By Sinisa Lukovic - Balkan Insight
When the Austro-Hungarian cruiser Zenta, the first ship sunk in the First World War, plunged to the bottom of the Adriatic Sea near Petrovac, more than half of the ship’s crew went down with it.
When it set out from the port of Tivat, accompanying the destroyer Ulan on a mission to blockade the Montenegrin port of Bar, the cruiser was already a veteran vessel, pulled out of the reserves. Obsolete, slow and poorly armed, it was an antique among modern ships.
Zenta sank during a battle with the more powerful fleets of France and Britain on August 16, 1914 – and the site of the shipwreck lay undisturbed until divers discovered it in 2001.

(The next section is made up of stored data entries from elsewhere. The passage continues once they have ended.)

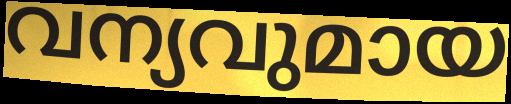
വന്യവുമായ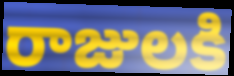
రాజులకి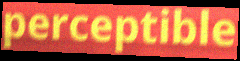
perceptible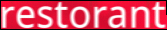
restorant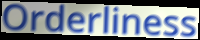
OrderlinessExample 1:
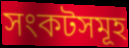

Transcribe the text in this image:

সংকটসমূহ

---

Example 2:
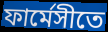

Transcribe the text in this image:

ফার্মেসীতে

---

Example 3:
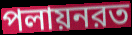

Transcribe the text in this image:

পলায়নরত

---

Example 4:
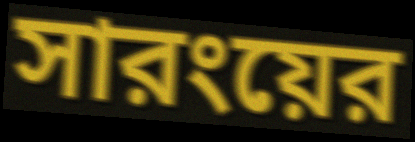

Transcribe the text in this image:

সারংয়ের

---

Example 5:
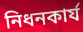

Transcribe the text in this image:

নিধনকার্যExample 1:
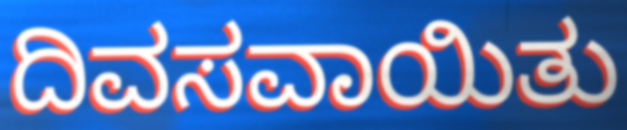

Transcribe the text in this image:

ದಿವಸವಾಯಿತು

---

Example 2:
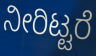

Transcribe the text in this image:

ನೀರಿಟ್ಟರೆ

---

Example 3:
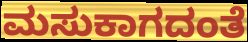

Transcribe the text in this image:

ಮಸುಕಾಗದಂತೆ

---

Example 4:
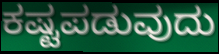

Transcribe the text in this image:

ಕಷ್ಟಪಡುವುದು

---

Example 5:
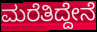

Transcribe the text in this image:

ಮರೆತಿದ್ದೇನೆ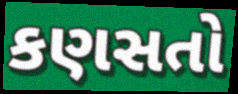
કણસતો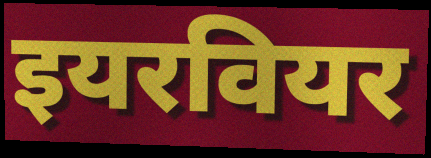
इयरवियर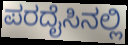
ಪರದೈಸಿನಲ್ಲಿ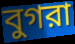
বুগরা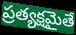
ప్రత్యక్షమైతేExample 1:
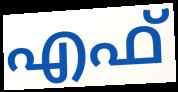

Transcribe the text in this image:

എഫ്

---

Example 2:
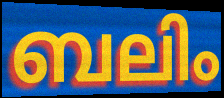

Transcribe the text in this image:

ബലിം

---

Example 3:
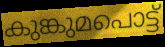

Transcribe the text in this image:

കുങ്കുമപൊട്ട്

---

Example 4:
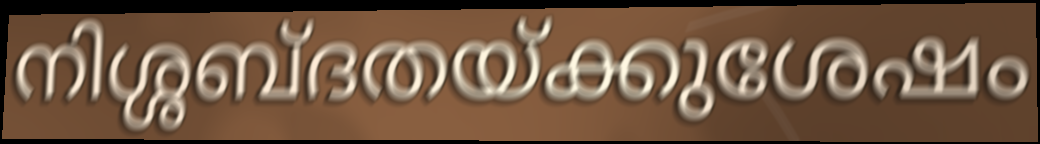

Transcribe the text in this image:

നിശ്ശബ്ദതയ്ക്കുശേഷം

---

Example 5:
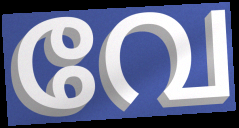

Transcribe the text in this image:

വേ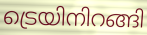
ട്രെയിനിറങ്ങി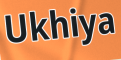
Ukhiya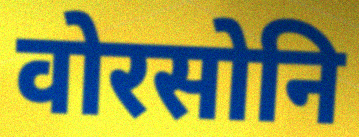
वोरसोनि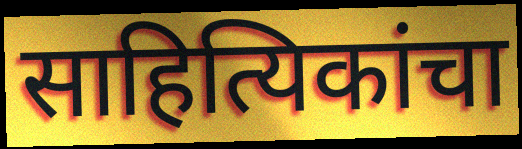
साहित्यिकांचा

Treasure hunters followed soon enough.
Dragan Gacevic, a well-known diver from Herceg Novi and author of the book and documentary TV series Montenegrin Undersea [Podmorje Crne Gore], told CIN-CG/BIRN that thieves soon got to work.
“It is unbelievable that in the meantime someone tried to steal the main compass from the command bridge of the Zenta. That wreck is 73 meters down, and a special gas mixture, the so called trimix, is needed to dive to such depths – which goes to show that these thieves are up for anything,” he said.